Does getting married makes a diffrence?
Asked Sep 10, 2009, 12:57 PM
I'm a 27 year old women who has been in a relationship for 9 years and we have been living together for 6. A couple of months ago we went through a hard patch and I decided to leave the house. We got back together 2 months after and have been together ever since, but this time I did not move back in. One of the problems that made me leave in the first place is his fear of commitment. When we first starting living together he proposed to me that was exsactly 6 years ago, since then he has been telling me every time I ask him when is the date he will tell me next year. So I'm extreamly confused why would he propose to me if he doesn't want to get married?

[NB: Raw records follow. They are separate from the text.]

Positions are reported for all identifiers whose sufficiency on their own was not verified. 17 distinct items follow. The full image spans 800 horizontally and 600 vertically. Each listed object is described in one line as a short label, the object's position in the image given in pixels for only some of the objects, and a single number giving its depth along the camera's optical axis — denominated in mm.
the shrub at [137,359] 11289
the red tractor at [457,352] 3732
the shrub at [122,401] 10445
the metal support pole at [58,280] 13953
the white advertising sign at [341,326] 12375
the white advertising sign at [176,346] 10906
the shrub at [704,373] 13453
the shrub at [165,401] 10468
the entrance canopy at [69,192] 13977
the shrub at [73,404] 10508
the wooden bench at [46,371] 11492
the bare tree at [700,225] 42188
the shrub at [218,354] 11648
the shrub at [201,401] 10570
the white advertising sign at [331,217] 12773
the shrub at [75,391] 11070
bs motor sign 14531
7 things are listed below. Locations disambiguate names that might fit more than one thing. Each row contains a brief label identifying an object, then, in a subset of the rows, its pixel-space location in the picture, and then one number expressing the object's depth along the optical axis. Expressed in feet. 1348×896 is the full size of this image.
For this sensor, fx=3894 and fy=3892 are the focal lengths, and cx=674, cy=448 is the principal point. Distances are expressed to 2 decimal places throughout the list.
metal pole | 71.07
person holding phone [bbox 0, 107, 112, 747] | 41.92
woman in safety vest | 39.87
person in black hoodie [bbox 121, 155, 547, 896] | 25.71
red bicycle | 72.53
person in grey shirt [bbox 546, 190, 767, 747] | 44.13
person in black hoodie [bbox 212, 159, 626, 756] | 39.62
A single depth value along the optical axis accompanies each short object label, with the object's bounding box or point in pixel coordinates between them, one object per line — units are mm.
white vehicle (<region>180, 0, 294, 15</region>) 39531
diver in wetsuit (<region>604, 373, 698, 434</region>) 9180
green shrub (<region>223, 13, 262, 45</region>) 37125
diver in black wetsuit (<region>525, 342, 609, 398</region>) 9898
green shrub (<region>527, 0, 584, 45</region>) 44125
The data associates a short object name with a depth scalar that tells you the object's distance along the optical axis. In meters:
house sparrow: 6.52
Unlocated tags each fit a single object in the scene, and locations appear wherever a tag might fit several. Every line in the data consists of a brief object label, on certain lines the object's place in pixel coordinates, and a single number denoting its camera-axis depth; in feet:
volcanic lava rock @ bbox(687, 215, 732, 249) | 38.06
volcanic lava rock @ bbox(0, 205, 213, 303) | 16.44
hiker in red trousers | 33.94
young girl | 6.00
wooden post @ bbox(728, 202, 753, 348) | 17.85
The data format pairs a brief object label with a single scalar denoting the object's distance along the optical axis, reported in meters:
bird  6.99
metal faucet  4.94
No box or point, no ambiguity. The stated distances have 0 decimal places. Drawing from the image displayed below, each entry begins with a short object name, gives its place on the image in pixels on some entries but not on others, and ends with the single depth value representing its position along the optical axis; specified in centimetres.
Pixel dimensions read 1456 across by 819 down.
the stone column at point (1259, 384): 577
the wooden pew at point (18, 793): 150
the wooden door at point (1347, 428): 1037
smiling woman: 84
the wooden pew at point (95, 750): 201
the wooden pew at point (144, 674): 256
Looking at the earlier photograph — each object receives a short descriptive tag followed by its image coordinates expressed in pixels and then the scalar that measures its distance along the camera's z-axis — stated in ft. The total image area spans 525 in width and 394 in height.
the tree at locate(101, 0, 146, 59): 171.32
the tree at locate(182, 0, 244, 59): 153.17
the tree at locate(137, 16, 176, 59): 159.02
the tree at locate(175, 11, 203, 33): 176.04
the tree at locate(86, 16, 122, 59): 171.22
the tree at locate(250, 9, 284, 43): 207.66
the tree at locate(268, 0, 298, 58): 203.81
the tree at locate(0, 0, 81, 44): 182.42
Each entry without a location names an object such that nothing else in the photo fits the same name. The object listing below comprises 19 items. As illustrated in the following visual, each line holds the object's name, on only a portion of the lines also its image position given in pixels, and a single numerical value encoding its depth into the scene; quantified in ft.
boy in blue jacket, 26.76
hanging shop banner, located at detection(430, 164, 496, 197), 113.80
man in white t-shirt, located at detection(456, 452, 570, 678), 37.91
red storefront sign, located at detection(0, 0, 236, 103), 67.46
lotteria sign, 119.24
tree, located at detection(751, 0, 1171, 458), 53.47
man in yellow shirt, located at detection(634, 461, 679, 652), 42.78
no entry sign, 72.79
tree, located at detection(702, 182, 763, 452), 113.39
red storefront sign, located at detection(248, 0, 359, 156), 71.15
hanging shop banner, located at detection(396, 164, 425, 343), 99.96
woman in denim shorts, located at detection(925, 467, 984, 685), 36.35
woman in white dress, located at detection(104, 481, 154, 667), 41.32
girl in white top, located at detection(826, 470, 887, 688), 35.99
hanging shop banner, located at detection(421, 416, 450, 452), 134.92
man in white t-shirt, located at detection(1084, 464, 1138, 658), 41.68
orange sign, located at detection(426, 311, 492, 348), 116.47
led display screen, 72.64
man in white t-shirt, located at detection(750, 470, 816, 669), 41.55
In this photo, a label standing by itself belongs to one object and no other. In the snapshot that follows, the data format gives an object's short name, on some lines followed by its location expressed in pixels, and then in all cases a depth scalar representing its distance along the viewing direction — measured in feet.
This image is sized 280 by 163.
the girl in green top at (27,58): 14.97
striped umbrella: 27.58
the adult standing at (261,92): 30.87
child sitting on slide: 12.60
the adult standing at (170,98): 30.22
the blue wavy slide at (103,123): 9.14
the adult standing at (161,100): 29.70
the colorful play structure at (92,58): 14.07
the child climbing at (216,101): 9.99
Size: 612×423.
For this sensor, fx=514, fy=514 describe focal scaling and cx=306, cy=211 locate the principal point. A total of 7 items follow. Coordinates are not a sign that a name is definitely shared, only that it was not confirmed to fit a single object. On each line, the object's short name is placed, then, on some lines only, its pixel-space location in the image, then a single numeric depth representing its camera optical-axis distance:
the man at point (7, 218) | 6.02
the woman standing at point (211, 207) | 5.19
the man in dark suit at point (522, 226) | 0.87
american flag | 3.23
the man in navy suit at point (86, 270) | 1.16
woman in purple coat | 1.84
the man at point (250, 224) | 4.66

I think that one of the problems won't allow him to take the extra step is the fact that he got married at a young age he had just turned 18 and his marriage lasted 3 months because she was unfaithful, and so I ask myself what does that has to do with me? He tells me everyday is want to spend the rest of his life with me, but just won't take that extra step. This whole marriage this really means a lot to me, so much that I told him that I wouldn't go back to the house until he marrys me. Now I have to move because I was staying with my because and the lease exp and she is not going to renew it. So I'm left with the choice to move on and leave him behind? Or to go back to the house and just leave the marriage aside?
I need help because although it may be as simple as a "paper" to me it means that he loves me enough to take that extra step. Can someone please tell me what would you do if this was you??